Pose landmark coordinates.
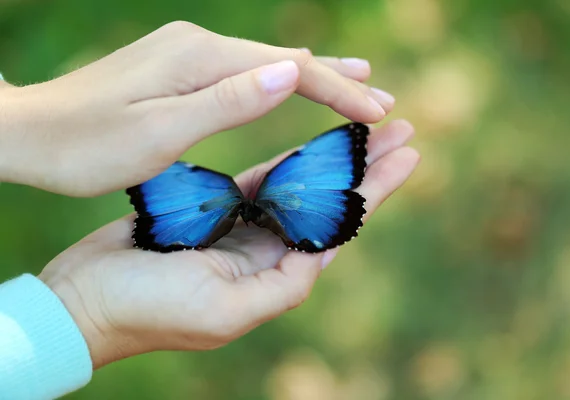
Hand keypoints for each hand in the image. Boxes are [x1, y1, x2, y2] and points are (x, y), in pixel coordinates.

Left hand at [0, 21, 393, 196]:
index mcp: (201, 59)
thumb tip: (290, 73)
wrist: (28, 133)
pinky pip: (243, 70)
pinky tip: (291, 82)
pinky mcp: (178, 66)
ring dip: (314, 77)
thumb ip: (227, 101)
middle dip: (337, 81)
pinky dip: (279, 80)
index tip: (377, 112)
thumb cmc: (87, 144)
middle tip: (382, 99)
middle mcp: (198, 44)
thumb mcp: (159, 132)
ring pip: (266, 62)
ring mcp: (187, 52)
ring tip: (356, 83)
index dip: (338, 92)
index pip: (289, 71)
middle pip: (284, 60)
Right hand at [38, 120, 418, 368]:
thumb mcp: (223, 312)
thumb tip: (325, 254)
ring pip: (299, 186)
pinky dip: (285, 161)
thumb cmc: (149, 310)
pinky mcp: (212, 209)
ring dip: (332, 158)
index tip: (406, 156)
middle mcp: (265, 252)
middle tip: (402, 131)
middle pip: (329, 201)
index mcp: (274, 275)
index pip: (338, 227)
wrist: (85, 300)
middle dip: (365, 167)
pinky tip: (311, 144)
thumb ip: (282, 286)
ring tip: (365, 128)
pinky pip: (258, 181)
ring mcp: (240, 228)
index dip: (374, 191)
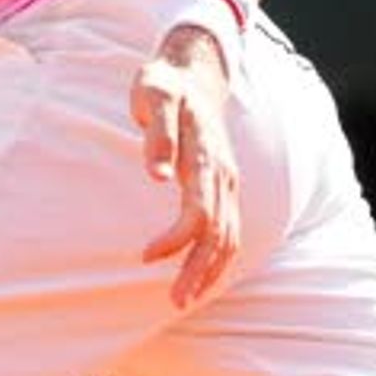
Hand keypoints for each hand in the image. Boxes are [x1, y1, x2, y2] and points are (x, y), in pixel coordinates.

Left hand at [132, 27, 241, 306]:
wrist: (192, 74)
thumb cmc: (164, 85)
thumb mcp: (153, 97)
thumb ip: (157, 133)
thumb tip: (158, 176)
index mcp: (205, 155)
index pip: (199, 210)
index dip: (177, 238)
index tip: (146, 256)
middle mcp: (223, 173)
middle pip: (219, 233)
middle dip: (199, 270)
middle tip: (174, 301)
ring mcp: (227, 182)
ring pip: (229, 236)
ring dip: (210, 271)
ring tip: (183, 298)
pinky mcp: (223, 188)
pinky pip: (229, 230)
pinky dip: (218, 258)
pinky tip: (200, 278)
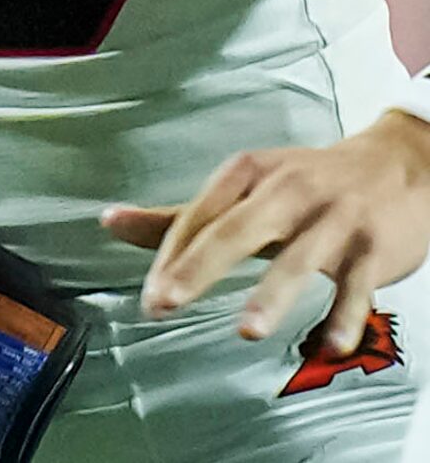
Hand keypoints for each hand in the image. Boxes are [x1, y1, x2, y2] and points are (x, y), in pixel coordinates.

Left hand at [101, 111, 429, 353]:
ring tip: (247, 329)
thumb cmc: (308, 183)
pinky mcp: (374, 248)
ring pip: (299, 258)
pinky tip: (329, 344)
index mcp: (249, 173)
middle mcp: (288, 191)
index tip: (150, 293)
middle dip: (200, 266)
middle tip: (167, 301)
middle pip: (237, 229)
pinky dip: (345, 315)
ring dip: (273, 294)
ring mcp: (333, 219)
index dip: (170, 255)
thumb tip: (111, 222)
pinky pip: (357, 285)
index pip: (200, 215)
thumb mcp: (244, 188)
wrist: (398, 166)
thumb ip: (182, 215)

TASK DESCRIPTION.
Copy out exactly the lines above beginning with the line that contains "pinky tip: (200, 278)" and finishing with the line that contains "index pip: (200, 215)", including both; leave the pictures out.

RESPONSE FOR THIS EXERCISE.
pinky tip: (200, 278)
Hand keypoints for each hand in the image. Boxes are [x1, y1, x2, y2] and points are (x, y), in pixel coordinates.

Left hand at [101, 111, 429, 353]:
ring tip: (247, 329)
thumb cmc: (308, 183)
pinky mcp: (374, 248)
ring pip: (299, 258)
pinky tip: (329, 344)
index mcp: (249, 173)
middle mcp: (288, 191)
index tip: (150, 293)
middle dip: (200, 266)
middle tip: (167, 301)
middle pip: (237, 229)
pinky dip: (345, 315)
ring dip: (273, 294)
ring mcp: (333, 219)
index dip: (170, 255)
thumb tip: (111, 222)
pinky pip: (357, 285)
index pip: (200, 215)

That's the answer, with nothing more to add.